Data extract:
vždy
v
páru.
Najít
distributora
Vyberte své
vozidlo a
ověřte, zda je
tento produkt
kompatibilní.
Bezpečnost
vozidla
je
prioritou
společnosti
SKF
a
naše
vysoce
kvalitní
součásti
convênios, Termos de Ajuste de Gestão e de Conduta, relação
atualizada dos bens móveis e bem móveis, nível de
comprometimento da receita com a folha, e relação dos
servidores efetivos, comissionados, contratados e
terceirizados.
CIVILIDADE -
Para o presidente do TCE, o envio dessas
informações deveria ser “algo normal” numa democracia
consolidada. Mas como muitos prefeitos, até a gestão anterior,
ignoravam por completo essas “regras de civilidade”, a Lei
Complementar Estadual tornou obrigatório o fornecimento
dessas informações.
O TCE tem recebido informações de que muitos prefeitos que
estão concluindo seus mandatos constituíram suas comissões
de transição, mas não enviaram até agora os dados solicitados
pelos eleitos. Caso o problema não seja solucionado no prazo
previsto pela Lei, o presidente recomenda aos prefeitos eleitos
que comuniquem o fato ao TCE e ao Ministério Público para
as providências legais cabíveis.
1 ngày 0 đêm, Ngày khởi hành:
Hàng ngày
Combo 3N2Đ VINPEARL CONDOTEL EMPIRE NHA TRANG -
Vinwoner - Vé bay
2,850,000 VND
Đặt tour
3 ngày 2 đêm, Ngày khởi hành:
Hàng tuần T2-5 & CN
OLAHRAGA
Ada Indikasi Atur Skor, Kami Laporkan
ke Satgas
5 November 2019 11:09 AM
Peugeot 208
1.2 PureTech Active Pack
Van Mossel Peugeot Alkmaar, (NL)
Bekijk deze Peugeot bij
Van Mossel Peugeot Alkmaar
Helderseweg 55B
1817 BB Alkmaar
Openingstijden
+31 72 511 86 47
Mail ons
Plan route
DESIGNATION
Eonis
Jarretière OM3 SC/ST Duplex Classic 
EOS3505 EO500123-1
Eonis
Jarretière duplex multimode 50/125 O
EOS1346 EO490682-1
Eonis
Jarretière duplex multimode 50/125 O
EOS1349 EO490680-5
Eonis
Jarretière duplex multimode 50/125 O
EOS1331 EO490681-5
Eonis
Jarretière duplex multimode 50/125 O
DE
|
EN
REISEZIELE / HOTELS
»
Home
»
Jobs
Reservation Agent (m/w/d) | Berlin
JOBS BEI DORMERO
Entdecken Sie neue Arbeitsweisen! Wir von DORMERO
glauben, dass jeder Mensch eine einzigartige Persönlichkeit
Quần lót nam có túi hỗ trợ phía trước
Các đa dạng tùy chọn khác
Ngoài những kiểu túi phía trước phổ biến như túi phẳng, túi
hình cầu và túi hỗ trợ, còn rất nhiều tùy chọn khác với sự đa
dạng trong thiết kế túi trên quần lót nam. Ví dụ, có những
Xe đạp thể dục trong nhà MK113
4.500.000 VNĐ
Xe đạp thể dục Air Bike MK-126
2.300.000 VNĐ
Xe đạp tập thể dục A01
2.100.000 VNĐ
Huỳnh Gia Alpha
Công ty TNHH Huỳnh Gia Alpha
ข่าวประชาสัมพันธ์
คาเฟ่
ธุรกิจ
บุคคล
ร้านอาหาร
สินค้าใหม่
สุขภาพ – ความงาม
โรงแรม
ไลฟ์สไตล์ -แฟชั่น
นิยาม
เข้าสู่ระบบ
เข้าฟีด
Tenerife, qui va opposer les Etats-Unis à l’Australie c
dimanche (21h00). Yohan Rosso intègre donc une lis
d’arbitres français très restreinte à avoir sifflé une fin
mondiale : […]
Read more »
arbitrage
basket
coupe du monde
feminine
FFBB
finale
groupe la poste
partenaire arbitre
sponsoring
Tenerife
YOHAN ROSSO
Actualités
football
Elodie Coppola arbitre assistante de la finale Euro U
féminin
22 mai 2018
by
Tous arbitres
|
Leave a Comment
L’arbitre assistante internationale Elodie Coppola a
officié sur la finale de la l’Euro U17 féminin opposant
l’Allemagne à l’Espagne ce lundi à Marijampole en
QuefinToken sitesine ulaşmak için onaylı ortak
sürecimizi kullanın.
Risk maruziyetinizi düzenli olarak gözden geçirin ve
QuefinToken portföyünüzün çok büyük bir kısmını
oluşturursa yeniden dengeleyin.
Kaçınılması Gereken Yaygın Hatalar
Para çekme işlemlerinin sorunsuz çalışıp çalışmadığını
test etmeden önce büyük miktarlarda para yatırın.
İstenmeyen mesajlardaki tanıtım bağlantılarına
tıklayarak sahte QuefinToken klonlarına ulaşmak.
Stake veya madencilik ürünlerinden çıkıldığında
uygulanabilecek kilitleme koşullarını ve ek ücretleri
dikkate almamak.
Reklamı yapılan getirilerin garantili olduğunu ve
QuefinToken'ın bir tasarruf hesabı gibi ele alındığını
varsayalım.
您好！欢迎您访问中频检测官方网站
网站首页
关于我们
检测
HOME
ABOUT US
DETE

What is being asked:
Starting from the first line above, copy the data through to the last line exactly.

Response area:
vždy
v
páru.
Najít
distributora
Vyberte své
vozidlo a
ověřte, zda je
tento produkt
kompatibilní.
Bezpečnost
vozidla
je
prioritou
společnosti
SKF
a
naše
vysoce
kvalitní
součásti
convênios, Termos de Ajuste de Gestão e de Conduta, relação
atualizada dos bens móveis e bem móveis, nível de
comprometimento da receita com a folha, e relação dos
servidores efetivos, comissionados, contratados e
terceirizados.
CIVILIDADE -
Para o presidente do TCE, o envio dessas
informações deveria ser “algo normal” numa democracia
consolidada. Mas como muitos prefeitos, até a gestão anterior,
ignoravam por completo essas “regras de civilidade”, a Lei
Complementar Estadual tornou obrigatório o fornecimento
dessas informações.
O TCE tem recebido informações de que muitos prefeitos que
estão concluindo seus mandatos constituíram suas comissões
de transição, mas não enviaram até agora os dados solicitados
pelos eleitos. Caso o problema não seja solucionado no prazo
previsto pela Lei, o presidente recomenda aos prefeitos eleitos
que comuniquem o fato ao TCE e ao Ministério Público para
as providências legais cabíveis.
1 ngày 0 đêm, Ngày khởi hành:
Hàng ngày
Combo 3N2Đ VINPEARL CONDOTEL EMPIRE NHA TRANG -
Vinwoner - Vé bay
2,850,000 VND
Đặt tour
3 ngày 2 đêm, Ngày khởi hành:
Hàng tuần T2-5 & CN
OLAHRAGA
Ada Indikasi Atur Skor, Kami Laporkan
ke Satgas
5 November 2019 11:09 AM
Peugeot 208
1.2 PureTech Active Pack
Van Mossel Peugeot Alkmaar, (NL)
Bekijk deze Peugeot bij
Van Mossel Peugeot Alkmaar
Helderseweg 55B
1817 BB Alkmaar
Openingstijden
+31 72 511 86 47
Mail ons
Plan route
DESIGNATION
Eonis
Jarretière OM3 SC/ST Duplex Classic 
EOS3505 EO500123-1
Eonis
Jarretière duplex multimode 50/125 O
EOS1346 EO490682-1
Eonis
Jarretière duplex multimode 50/125 O
EOS1349 EO490680-5
Eonis
Jarretière duplex multimode 50/125 O
EOS1331 EO490681-5
Eonis
Jarretière duplex multimode 50/125 O
DE
|
EN
REISEZIELE / HOTELS
»
Home
»
Jobs
Reservation Agent (m/w/d) | Berlin
JOBS BEI DORMERO
Entdecken Sie neue Arbeitsweisen! Wir von DORMERO
glauben, dass jeder Mensch eine einzigartige Persönlichkeit
Quần lót nam có túi hỗ trợ phía trước
Các đa dạng tùy chọn khác
Ngoài những kiểu túi phía trước phổ biến như túi phẳng, túi
hình cầu và túi hỗ trợ, còn rất nhiều tùy chọn khác với sự đa
dạng trong thiết kế túi trên quần lót nam. Ví dụ, có những
Xe đạp thể dục trong nhà MK113
4.500.000 VNĐ
Xe đạp thể dục Air Bike MK-126
2.300.000 VNĐ
Xe đạp tập thể dục A01
2.100.000 VNĐ
Huỳnh Gia Alpha
Công ty TNHH Huỳnh Gia Alpha
ข่าวประชาสัมพันธ์
คาเฟ่
ธุรกิจ
บุคคล
ร้านอาหาร
สินค้าใหม่
สุขภาพ – ความงาม
โรงแรม
ไลฟ์สไตล์ -แฟชั่น
นิยาม
เข้าสู่ระบบ
เข้าฟีด
Tenerife, qui va opposer les Etats-Unis à l’Australie c
dimanche (21h00). Yohan Rosso intègre donc une lis
d’arbitres français très restreinte à avoir sifflé une fin
mondiale : […]
Read more »
arbitrage
basket
coupe du monde
feminine
FFBB
finale
groupe la poste
partenaire arbitre
sponsoring
Tenerife
YOHAN ROSSO
Actualités
football
Elodie Coppola arbitre assistante de la finale Euro U
féminin
22 mai 2018
by
Tous arbitres
|
Leave a Comment
L’arbitre assistante internationale Elodie Coppola a
officié sur la finale de la l’Euro U17 féminin opposant
l’Allemagne à l’Espagne ce lundi à Marijampole en
QuefinToken sitesine ulaşmak için onaylı ortak
sürecimizi kullanın.
Risk maruziyetinizi düzenli olarak gözden geçirin ve
QuefinToken portföyünüzün çok büyük bir kısmını
oluşturursa yeniden dengeleyin.
Kaçınılması Gereken Yaygın Hatalar
Para çekme işlemlerinin sorunsuz çalışıp çalışmadığını
test etmeden önce büyük miktarlarda para yatırın.
İstenmeyen mesajlardaki tanıtım bağlantılarına
tıklayarak sahte QuefinToken klonlarına ulaşmak.
Stake veya madencilik ürünlerinden çıkıldığında
uygulanabilecek kilitleme koşullarını ve ek ücretleri
dikkate almamak.
Reklamı yapılan getirilerin garantili olduğunu ve
QuefinToken'ın bir tasarruf hesabı gibi ele alındığını
varsayalım.
您好！欢迎您访问中频检测官方网站
网站首页
关于我们
检测
HOME
ABOUT US
DETE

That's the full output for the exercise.